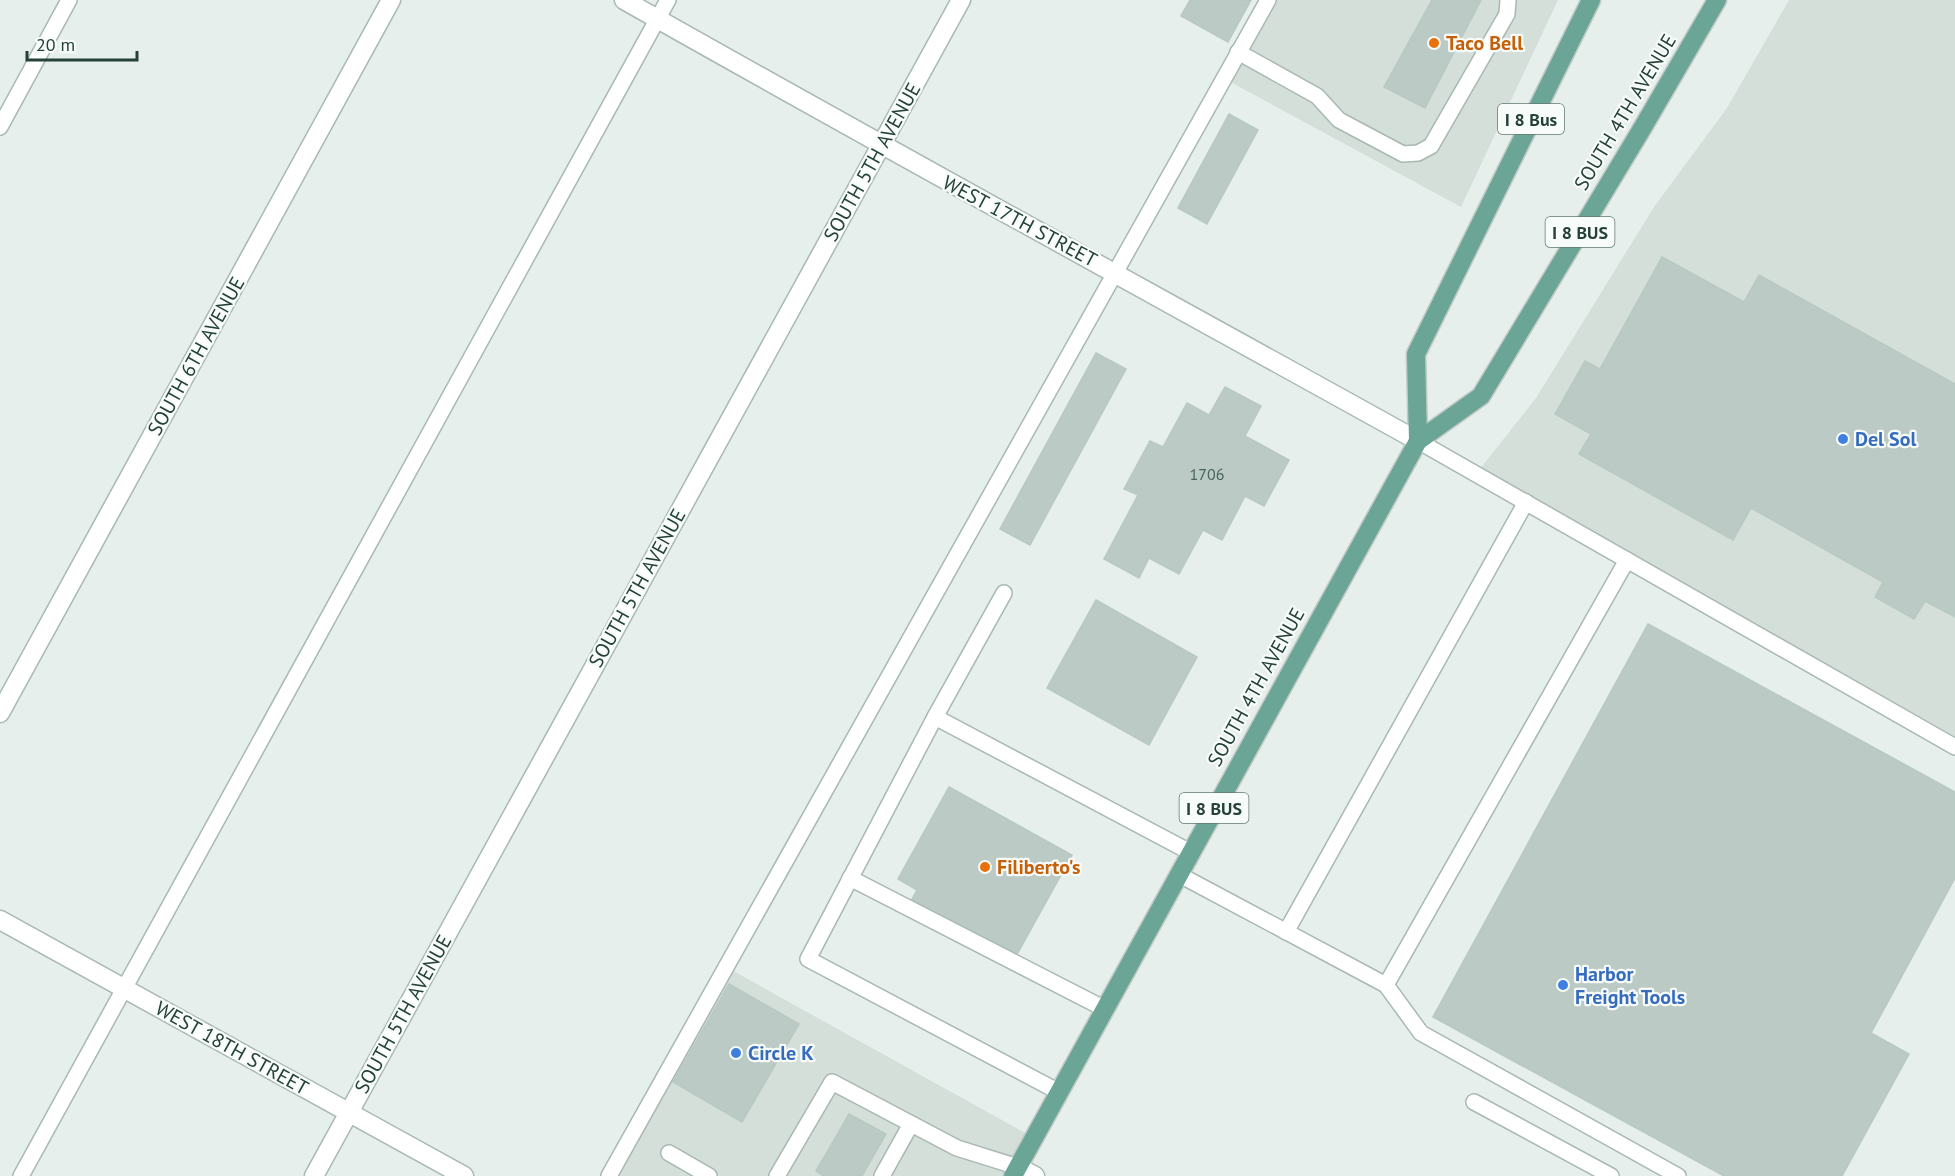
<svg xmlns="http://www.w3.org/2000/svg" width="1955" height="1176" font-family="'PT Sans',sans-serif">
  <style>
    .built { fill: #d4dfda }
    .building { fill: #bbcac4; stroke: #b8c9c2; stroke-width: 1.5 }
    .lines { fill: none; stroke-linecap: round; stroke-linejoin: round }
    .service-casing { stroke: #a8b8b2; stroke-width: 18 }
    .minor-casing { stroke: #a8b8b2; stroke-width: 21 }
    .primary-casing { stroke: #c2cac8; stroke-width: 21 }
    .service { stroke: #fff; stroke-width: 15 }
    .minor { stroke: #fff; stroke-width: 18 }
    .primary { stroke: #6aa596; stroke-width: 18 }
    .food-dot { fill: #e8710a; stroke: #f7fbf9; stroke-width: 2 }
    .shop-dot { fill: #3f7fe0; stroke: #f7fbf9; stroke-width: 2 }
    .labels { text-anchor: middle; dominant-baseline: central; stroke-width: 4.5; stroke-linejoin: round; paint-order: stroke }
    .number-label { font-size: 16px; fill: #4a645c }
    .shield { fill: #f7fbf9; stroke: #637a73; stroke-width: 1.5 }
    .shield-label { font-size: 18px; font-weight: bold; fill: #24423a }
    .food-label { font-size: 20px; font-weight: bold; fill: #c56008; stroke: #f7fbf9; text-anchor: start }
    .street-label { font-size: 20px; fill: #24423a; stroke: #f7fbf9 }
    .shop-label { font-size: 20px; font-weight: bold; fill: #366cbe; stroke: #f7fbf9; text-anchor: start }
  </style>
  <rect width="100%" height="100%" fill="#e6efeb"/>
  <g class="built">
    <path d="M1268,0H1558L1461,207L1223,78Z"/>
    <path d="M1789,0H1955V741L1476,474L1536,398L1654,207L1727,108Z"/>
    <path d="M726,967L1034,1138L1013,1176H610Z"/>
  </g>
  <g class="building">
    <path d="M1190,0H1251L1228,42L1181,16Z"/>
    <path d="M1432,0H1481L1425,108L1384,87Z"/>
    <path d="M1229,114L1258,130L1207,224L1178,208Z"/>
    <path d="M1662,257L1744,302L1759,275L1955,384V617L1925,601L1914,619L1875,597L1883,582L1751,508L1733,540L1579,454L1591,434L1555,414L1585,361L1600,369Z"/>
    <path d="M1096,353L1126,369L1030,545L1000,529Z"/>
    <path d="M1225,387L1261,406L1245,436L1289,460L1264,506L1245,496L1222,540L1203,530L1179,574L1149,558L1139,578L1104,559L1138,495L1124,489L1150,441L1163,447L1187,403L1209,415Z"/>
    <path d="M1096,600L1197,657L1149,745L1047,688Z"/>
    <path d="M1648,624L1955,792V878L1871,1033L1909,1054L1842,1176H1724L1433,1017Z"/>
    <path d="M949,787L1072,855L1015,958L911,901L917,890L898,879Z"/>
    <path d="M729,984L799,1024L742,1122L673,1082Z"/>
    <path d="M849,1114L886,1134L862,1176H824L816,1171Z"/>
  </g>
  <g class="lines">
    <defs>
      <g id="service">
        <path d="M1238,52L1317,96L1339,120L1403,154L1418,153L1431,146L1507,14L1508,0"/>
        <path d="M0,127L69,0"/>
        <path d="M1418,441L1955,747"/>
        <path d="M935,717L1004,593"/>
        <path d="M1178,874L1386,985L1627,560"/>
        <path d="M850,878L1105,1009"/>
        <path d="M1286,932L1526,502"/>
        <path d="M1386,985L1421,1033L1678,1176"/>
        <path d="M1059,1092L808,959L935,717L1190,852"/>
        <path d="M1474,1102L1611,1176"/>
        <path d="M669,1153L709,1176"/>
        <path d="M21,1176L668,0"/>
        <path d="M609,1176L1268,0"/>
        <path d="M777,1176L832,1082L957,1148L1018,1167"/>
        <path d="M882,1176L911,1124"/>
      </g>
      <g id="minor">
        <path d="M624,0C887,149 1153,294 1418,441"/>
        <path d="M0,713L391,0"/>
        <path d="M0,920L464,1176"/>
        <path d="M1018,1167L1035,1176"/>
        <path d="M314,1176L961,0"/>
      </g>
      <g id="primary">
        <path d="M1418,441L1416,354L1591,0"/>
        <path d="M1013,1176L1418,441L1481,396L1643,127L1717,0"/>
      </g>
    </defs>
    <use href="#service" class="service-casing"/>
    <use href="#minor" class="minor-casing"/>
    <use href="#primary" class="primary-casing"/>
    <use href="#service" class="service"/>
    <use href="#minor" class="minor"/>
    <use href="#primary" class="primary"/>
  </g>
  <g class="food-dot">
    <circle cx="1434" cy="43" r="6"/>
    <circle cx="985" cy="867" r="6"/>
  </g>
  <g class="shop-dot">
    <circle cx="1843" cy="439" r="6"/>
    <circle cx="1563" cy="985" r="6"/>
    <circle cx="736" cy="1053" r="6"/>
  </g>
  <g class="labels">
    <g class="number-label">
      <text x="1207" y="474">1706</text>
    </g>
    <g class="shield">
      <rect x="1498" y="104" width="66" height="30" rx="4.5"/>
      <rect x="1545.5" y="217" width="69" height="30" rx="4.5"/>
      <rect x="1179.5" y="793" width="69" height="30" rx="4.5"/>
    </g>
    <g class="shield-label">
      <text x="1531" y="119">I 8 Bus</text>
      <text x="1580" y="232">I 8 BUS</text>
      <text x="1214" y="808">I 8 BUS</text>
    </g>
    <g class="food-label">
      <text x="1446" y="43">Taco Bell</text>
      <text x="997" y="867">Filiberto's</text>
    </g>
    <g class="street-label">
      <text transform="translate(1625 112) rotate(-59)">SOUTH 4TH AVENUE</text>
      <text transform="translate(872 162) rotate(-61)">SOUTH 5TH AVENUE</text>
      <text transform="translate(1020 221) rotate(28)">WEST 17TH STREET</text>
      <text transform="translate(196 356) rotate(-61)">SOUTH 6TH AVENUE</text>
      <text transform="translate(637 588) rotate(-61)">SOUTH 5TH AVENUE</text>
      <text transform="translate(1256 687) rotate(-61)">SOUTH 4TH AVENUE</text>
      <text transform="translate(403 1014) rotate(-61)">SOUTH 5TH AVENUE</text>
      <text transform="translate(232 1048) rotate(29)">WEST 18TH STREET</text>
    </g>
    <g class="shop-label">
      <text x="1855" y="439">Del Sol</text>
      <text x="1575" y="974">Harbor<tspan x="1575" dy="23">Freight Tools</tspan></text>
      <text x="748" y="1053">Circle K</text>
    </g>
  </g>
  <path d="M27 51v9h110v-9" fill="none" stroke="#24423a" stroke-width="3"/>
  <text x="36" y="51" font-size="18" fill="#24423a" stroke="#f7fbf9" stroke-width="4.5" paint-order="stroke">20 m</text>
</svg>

##########

**Problem details:** Write out the data word for word, with every picture dropped.

**Expected output:**
<svg xmlns="http://www.w3.org/2000/svg" width="1955" height="1176" font-family="'PT Sans',sans-serif">
  <style>
    .built { fill: #d4dfda }
    .building { fill: #bbcac4; stroke: #b8c9c2; stroke-width: 1.5 }
    .lines { fill: none; stroke-linecap: round; stroke-linejoin: round }
    .service-casing { stroke: #a8b8b2; stroke-width: 18 }
    .minor-casing { stroke: #a8b8b2; stroke-width: 21 }
    .primary-casing { stroke: #c2cac8; stroke-width: 21 }
    .service { stroke: #fff; stroke-width: 15 }
    .minor { stroke: #fff; stroke-width: 18 }
    .primary { stroke: #6aa596; stroke-width: 18 }
    .food-dot { fill: #e8710a; stroke: #f7fbf9; stroke-width: 2 }
    .shop-dot { fill: #3f7fe0; stroke: #f7fbf9; stroke-width: 2 }
    .labels { text-anchor: middle; dominant-baseline: central; stroke-width: 4.5; stroke-linejoin: round; paint-order: stroke }
    .number-label { font-size: 16px; fill: #4a645c }
    .shield { fill: #f7fbf9; stroke: #637a73; stroke-width: 1.5 }
    .shield-label { font-size: 18px; font-weight: bold; fill: #24423a }
    .food-label { font-size: 20px; font-weight: bold; fill: #c56008; stroke: #f7fbf9; text-anchor: start }
    .street-label { font-size: 20px; fill: #24423a; stroke: #f7fbf9 }
    .shop-label { font-size: 20px; font-weight: bold; fill: #366cbe; stroke: #f7fbf9; text-anchor: start }
  </style>
  <rect width="100%" height="100%" fill="#e6efeb"/>
  <g class="built">
    <path d="M1268,0H1558L1461,207L1223,78Z"/>
    <path d="M1789,0H1955V741L1476,474L1536,398L1654,207L1727,108Z"/>
    <path d="M726,967L1034,1138L1013,1176H610Z"/>
  </g>
  <g class="building">
    <path d="M1190,0H1251L1228,42L1181,16Z"/>
    <path d="M1432,0H1481L1425,108L1384,87Z"/>
    <path d="M1229,114L1258,130L1207,224L1178,208Z"/>
    <path d="M1662,257L1744,302L1759,275L1955,384V617L1925,601L1914,619L1875,597L1883,582L1751,508L1733,540L1579,454L1591,434L1555,414L1585,361L1600,369Z"/>
    <path d="M1096,353L1126,369L1030,545L1000,529Z"/>
    <path d="M1225,387L1261,406L1245,436L1289,460L1264,506L1245,496L1222,540L1203,530L1179,574L1149,558L1139,578L1104,559L1138,495L1124,489L1150,441L1163,447L1187,403L1209,415Z"/>
    <path d="M1096,600L1197,657L1149,745L1047,688Z"/>
    <path d="M1648,624L1955,792V878L1871,1033L1909,1054L1842,1176H1724L1433,1017Z"/>
    <path d="M949,787L1072,855L1015,958L911,901L917,890L898,879Z"/>
    <path d="M729,984L799,1024L742,1122L673,1082Z"/>
    <path d="M849,1114L886,1134L862,1176H824L816,1171Z"/>
  </g>
  <g class="lines">
    <defs>
      <g id="service">
        <path d="M1238,52L1317,96L1339,120L1403,154L1418,153L1431,146L1507,14L1508,0"/>
        <path d="M0,127L69,0"/>
        <path d="M1418,441L1955,747"/>
        <path d="M935,717L1004,593"/>
        <path d="M1178,874L1386,985L1627,560"/>
        <path d="M850,878L1105,1009"/>
        <path d="M1286,932L1526,502"/>
        <path d="M1386,985L1421,1033L1678,1176"/>
        <path d="M1059,1092L808,959L935,717L1190,852"/>
        <path d="M1474,1102L1611,1176"/>
        <path d="M669,1153L709,1176"/>
        <path d="M21,1176L668,0"/>
        <path d="M609,1176L1268,0"/>
        <path d="M777,1176L832,1082L957,1148L1018,1167"/>
        <path d="M882,1176L911,1124"/>
      </g>
      <g id="minor">
        <path d="M624,0C887,149 1153,294 1418,441"/>
        <path d="M0,713L391,0"/>
        <path d="M0,920L464,1176"/>
        <path d="M1018,1167L1035,1176"/>
        <path d="M314,1176L961,0"/>
      </g>
      <g id="primary">
        <path d="M1418,441L1416,354L1591,0"/>
        <path d="M1013,1176L1418,441L1481,396L1643,127L1717,0"/>
      </g>
    </defs>
    <use href="#service" class="service-casing"/>
    <use href="#minor" class="minor-casing"/>
    <use href="#primary" class="primary-casing"/>
    <use href="#service" class="service"/>
    <use href="#minor" class="minor"/>
    <use href="#primary" class="primary"/>
  </g>
  <g class="food-dot">
    <circle cx="1434" cy="43" r="6"/>
    <circle cx="985" cy="867" r="6"/>
  </g>
  <g class="shop-dot">
    <circle cx="1843" cy="439" r="6"/>
    <circle cx="1563" cy="985" r="6"/>
    <circle cx="736" cy="1053" r="6"/>
  </g>
  <g class="labels">
    <g class="number-label">
      <text x="1207" y="474">1706</text>
    </g>
    <g class="shield">
      <rect x="1498" y="104" width="66" height="30" rx="4.5"/>
      <rect x="1545.5" y="217" width="69" height="30" rx="4.5"/>
      <rect x="1179.5" y="793" width="69" height="30" rx="4.5"/>
    </g>
    <g class="shield-label">
      <text x="1531" y="119">I 8 Bus</text>
      <text x="1580" y="232">I 8 BUS</text>
      <text x="1214" y="808">I 8 BUS</text>
    </g>
    <g class="food-label">
      <text x="1446" y="43">Taco Bell</text>
      <text x="997" y="867">Filiberto's</text>
    </g>
    <g class="street-label">
      <text transform="translate(1625 112) rotate(-59)">SOUTH 4TH AVENUE</text>
      <text transform="translate(872 162) rotate(-61)">SOUTH 5TH AVENUE</text>
      <text transform="translate(1020 221) rotate(28)">WEST 17TH STREET</text>
      <text transform="translate(196 356) rotate(-61)">SOUTH 6TH AVENUE</text>
      <text transform="translate(637 588) rotate(-61)">SOUTH 5TH AVENUE</text>
      <text transform="translate(1256 687) rotate(-61)">SOUTH 4TH AVENUE</text>
      <text transform="translate(403 1014) rotate(-61)">SOUTH 5TH AVENUE</text>
      <text transform="translate(232 1048) rotate(29)">WEST 18TH STREET</text>
    </g>
    <g class="shop-label">
      <text x="1855" y="439">Del Sol</text>
      <text x="1575" y="974">Harbor<tspan x="1575" dy="23">Freight Tools</tspan></text>
      <text x="748" y="1053">Circle K</text>
    </g>
  </g>
  <path d="M27 51v9h110v-9" fill="none" stroke="#24423a" stroke-width="3"/>
  <text x="36" y="51" font-size="18" fill="#24423a" stroke="#f7fbf9" stroke-width="4.5" paint-order="stroke">20 m</text>
</svg>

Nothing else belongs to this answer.